At org scale this is a strategy, not a one-off. The staff engineer's job is to notice when a recurring review comment ("did you handle the empty case?", "is this validated?", "is this the open or closed connection?") signals a missing type or API, and to invest in the better shape so the comment never needs to be written again. Better types and APIs are a force multiplier on review: they shrink the set of reviewable bugs. A team that designs illegal states out of existence reviews faster and ships fewer defects than a team that reviews harder.

The leverage: every "the type/API now makes that impossible" is worth more than a thousand caught instances of the bug, because it protects every author who hasn't joined yet and every reviewer who is too tired to catch it. This is correctness review applied to the design of the things being reviewed.


Core Concept 3 — Moving Design Review Upstream

The most expensive feedback in code review is "this is the wrong approach." It arrives after the author has spent days writing the code, lands as a wall of comments, and forces a choice between throwing the work away and rationalizing it. By the time wrong-shape feedback shows up in a PR, the cost is already sunk. The professional fix is structural: move the design conversation upstream of the code, where changing direction is cheap.

The mechanisms, in increasing weight:

  • Draft PR / prototype culture. For anything non-trivial, the first artifact is a draft PR or a throwaway prototype that sketches the approach — interfaces, data flow, the key decision — not the finished implementation. Reviewers engage with the shape before the author has invested in polish. "Send me the interface and one call site before you build it out" is a staff engineer's most-used sentence.
  • Design docs / RFCs / ADRs. For changes that cross a module boundary, touch a public API, or pick between viable architectures, the design is written down before implementation and reviewed as prose: what problem, what options, what tradeoffs, what we chose and why. The reviewers debate the decision, cheaply, in a doc — not the code, expensively, in a diff. An ADR captures the decision so the next person doesn't relitigate it.
  • Design review forums. A standing venue (a weekly design review, an RFC mailing list, an architecture channel) where larger changes get cross-team eyes before code.
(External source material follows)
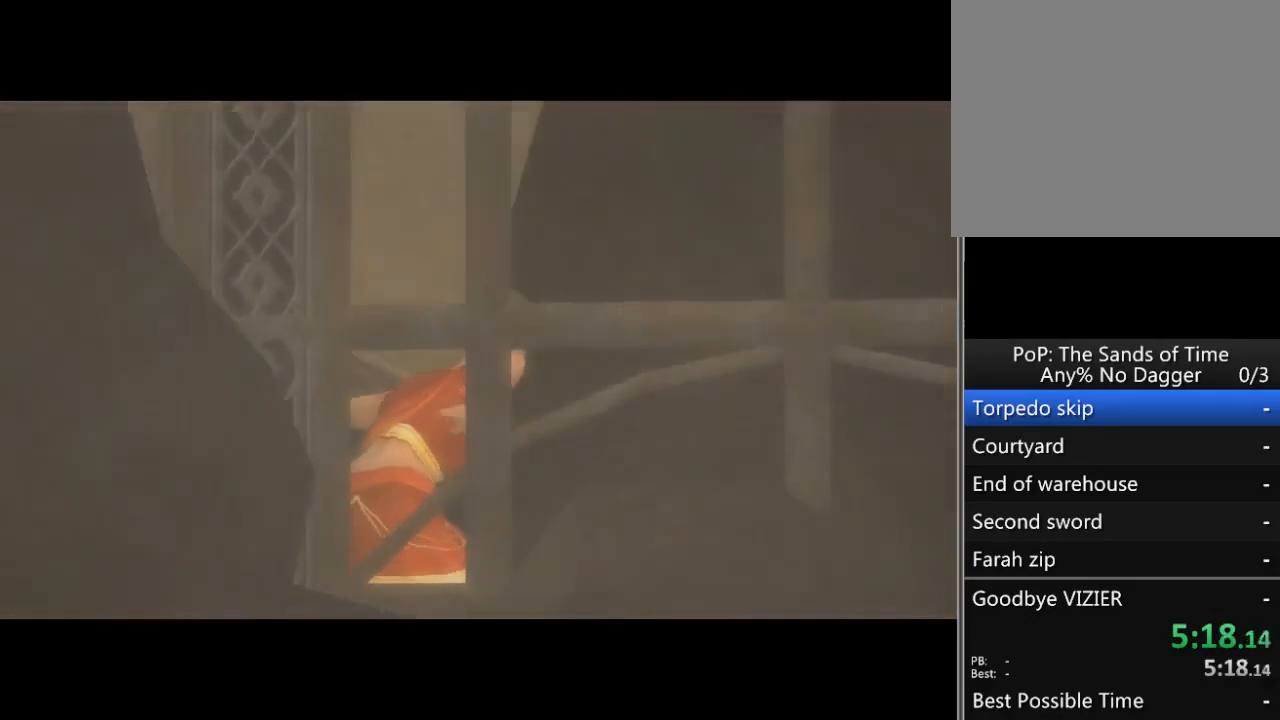
{"buttons": ["A"], "left_stick": "center", "right_stick": "center", "events": [[33, "R1", "up"]]}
This is where the person who knows the change will collide with another team's plans speaks up while it's still a paragraph.
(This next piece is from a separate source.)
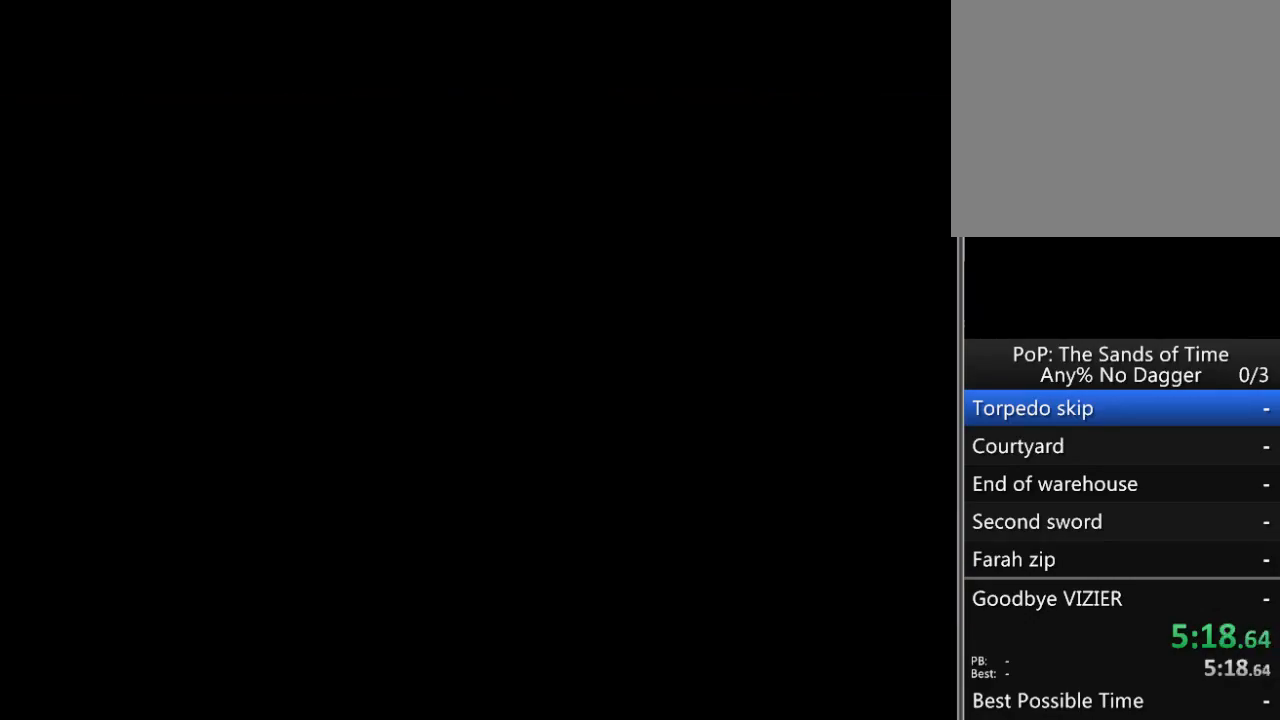
{"buttons": ["A"], "left_stick": "center", "right_stick": "center", "events": []}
The cost curve is the whole argument:

  Cost to change direction
  │                                              ┌──────  in a merged PR (rework + risk)
  │                                       ┌──────┘
  │                                ┌──────┘  in an open PR (throw away the diff)
  │                         ┌──────┘
  │                  ┌──────┘  in a draft / prototype (throw away a sketch)
  │           ┌──────┘
  │    ┌──────┘  in a design doc (edit a paragraph)
  └────┴───────────────────────────────────────────────────►  time / investment
       RFC        draft        open PR        merged

The staff engineer's role is to route changes to the right altitude: trivial changes go straight to a PR; anything where "wrong approach" would be costly gets an upstream design pass first. The art is not turning everything into a heavyweight RFC — that's its own failure mode (design-by-committee, latency, ceremony). It's recognizing the small set of changes where upstream review pays for itself, and protecting the fast path for everything else.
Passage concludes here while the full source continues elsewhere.